レオニスの泪
夕方。
慧を迎えに行く前に、何の服を着ていくかを決めておいた。
息子の前で、父ではない男性に会うのに、服に迷う姿を見せてはいけない気がして、昼過ぎから悩んだ末、マキシ丈の紺のチェックスカートに、黒のハイネックニット。青いカーディガンを羽織る。
普段パーカーと、ジーパンの私からすれば、大健闘。精一杯。
神成はなんとも言ってなかったし、どんなお店に行くかは知らないが、高い店だとしても、ジャケットなんて持っていないし、良い服もない。

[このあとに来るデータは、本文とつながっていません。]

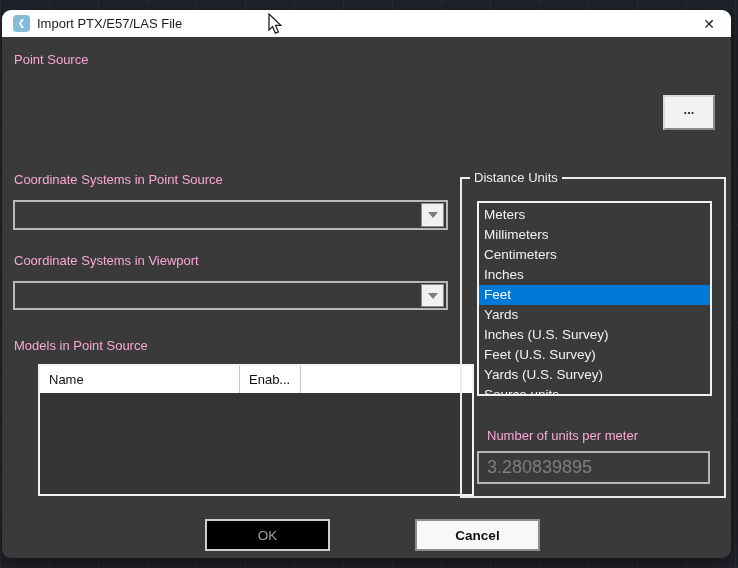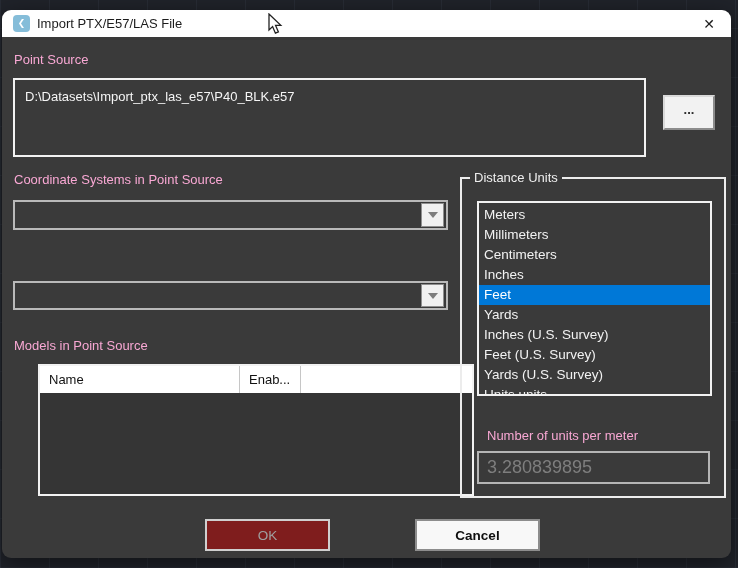"D:\Datasets\Import_ptx_las_e57\P40_BLK.e" div.ps-box { html: <div> <span>D:\Datasets\Import_ptx_las_e57\P40_BLK.e57</span> </div> -> none }
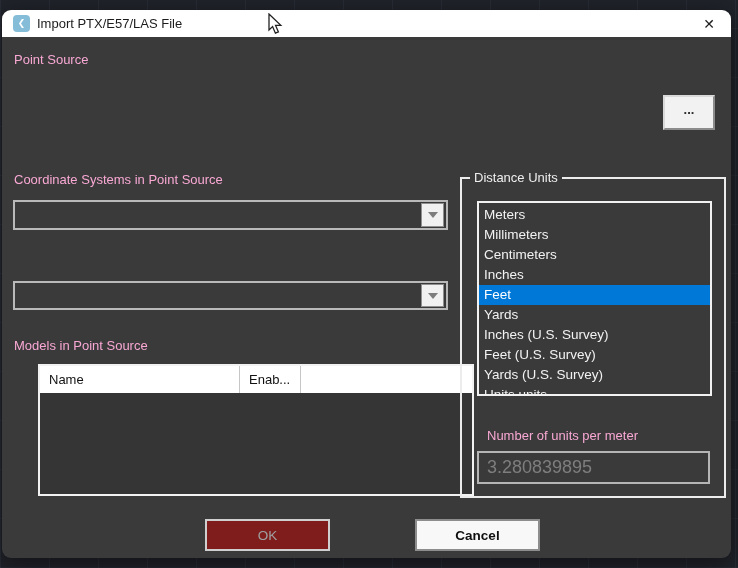"Coordinate Systems in Viewport" div.lbl { html: none -> <div>Coordinate Systems in Viewport</div> }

――でも友達のお店っていうんだから、少し気軽な感じだよね……
そう言い聞かせて、いや、願って、慧を迎えに行った。
自転車を走らせて、保育所に着くと、時間は17時を過ぎた辺り。
「ママー!」
教室まで上がれば、慧が直ぐに気付いて、奥から飛び出してきた。
「お待たせ。帰ろうか。」
「うん!」
ぎゅっと自分の腰に腕を回している慧にそう言うと、慧は顔をパッと上げて、元気良く頷く。
「おかえりなさい。」
「こんばんは。ありがとうございました。」
担任の先生もやってきて、挨拶するが、特に今日は変わった感じも、何か言いた気な雰囲気もない。
何もかもが順風満帆とは言えないけれど、それでもここ数か月よりかはずっと、ここ数日の方が、安定しているような、心地良さがあった。
いつもいつも持っていた、焦燥感のようなものは、なくなっていた。